In addressing discrepancies between the Drought Manual and SDRF/NDRF norms, the Chief Minister called for harmonization, advocating for input subsidies for taluks reporting over 33 per cent crop loss.
“There is a need to harmonize the input subsidy qualifying criteria between the provisions in the Manual for Drought Management-2020 and prevailing items and norms of assistance under SDRF/NDRF of MHA. The Manual for Drought Management 2020, states that more than 50 per cent of crop loss is ‘severe,’ and eligible for input subsidy but the items and norms of assistance from SDRF/NDRF issued by the Ministry of Home Affairs states that crop losses exceeding 33 per cent due to a notified disaster are eligible for the payment of input subsidies. Since the 27 moderate category taluks have after Ground Truthing conducted as per the Drought Manual 2020 reported more than 33 per cent crop loss they should also should also be considered for input subsidy claims under NDRF,” it added.
Anticipating a deterioration in drinking water availability, the Chief Minister emphasized the need for swift NDRF assistance.
It is anticipated that the drinking water situation is likely to deteriorate in the coming months, primarily due to the fact that major reservoirs in the States are currently at only 53 per cent of their total capacity following the primary rainfall season.
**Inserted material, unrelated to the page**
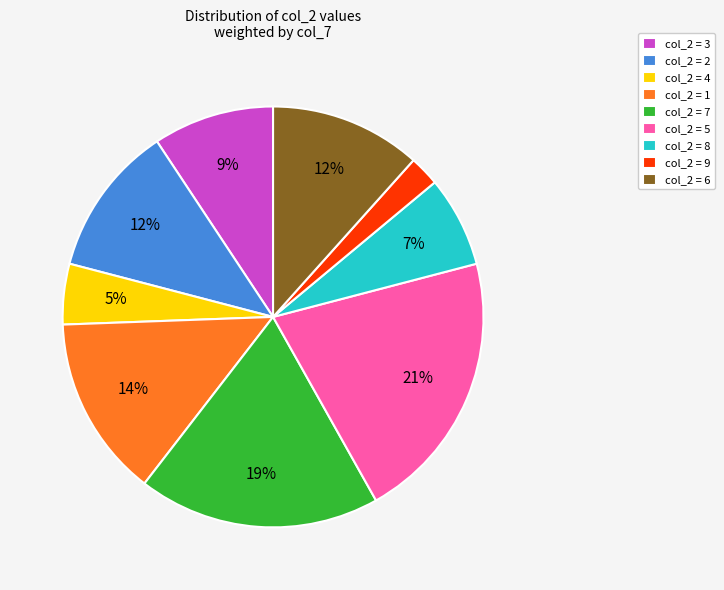

What percentage is the col_2 = 6 slice, to the nearest percent?

12%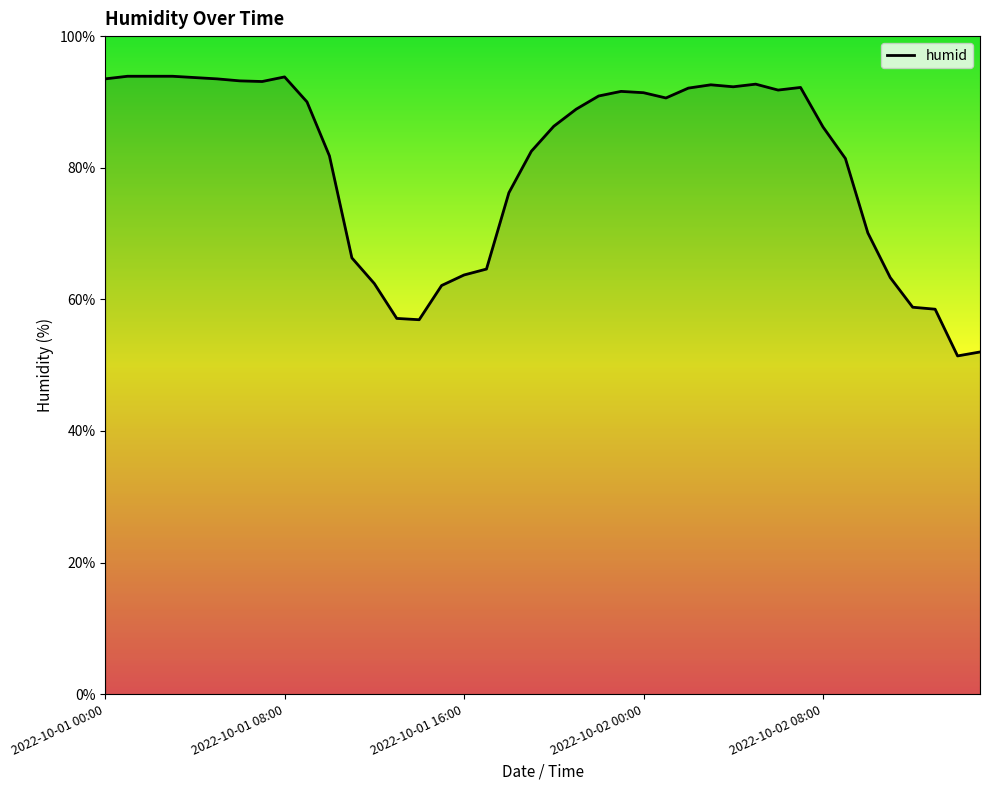

What is the difference between the maximum and minimum values?

42.5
This decline in storage levels in our hydel reservoirs has adversely impacted our hydel power generation, which accounts for 20 per cent of the state’s energy requirement, it read.
Despite proactive state measures, including the release of Rs 324 crore from the State Disaster Response Fund, the Chief Minister stressed the crucial role of NDRF funds in providing timely relief.
“The State Government has taken proactive and collaborative measures to mitigate the drought’s impact. In October, Rs 324 crore from SDRF has been released to 31 districts to take up immediate drought relief measures. Weekly monitoring of seasonal conditions began with the onset of SWM with the Weather Watch Committee conducting regular meetings to review conditions. The Cabinet Sub-Committee on Natural Disaster convened six times to review the drought situation, implement necessary policies for mitigation. Personally, I have been actively engaged in reviewing the seasonal conditions, ensuring a hands-on approach to the situation. The State Government’s welfare schemes, especially those targeted towards women, have played a significant role in alleviating the impact of the drought to a certain extent, however with the NDRF assistance we hope to do more,” it further added.
The Chief Minister concluded by urging the National Executive Committee’s Sub-Committee to expedite recommendations for the early release of NDRF funds, ensuring prompt disbursement to distressed farmers.
He further stated, “I request you to ensure that the Sub-Committee of National Executive Committee submits its recommendations at the earliest. I shall be thankful if you could expedite the process and enable early release of funds from NDRF which would then facilitate timely disbursement of input subsidy and gratuitous relief to the distressed farmers.”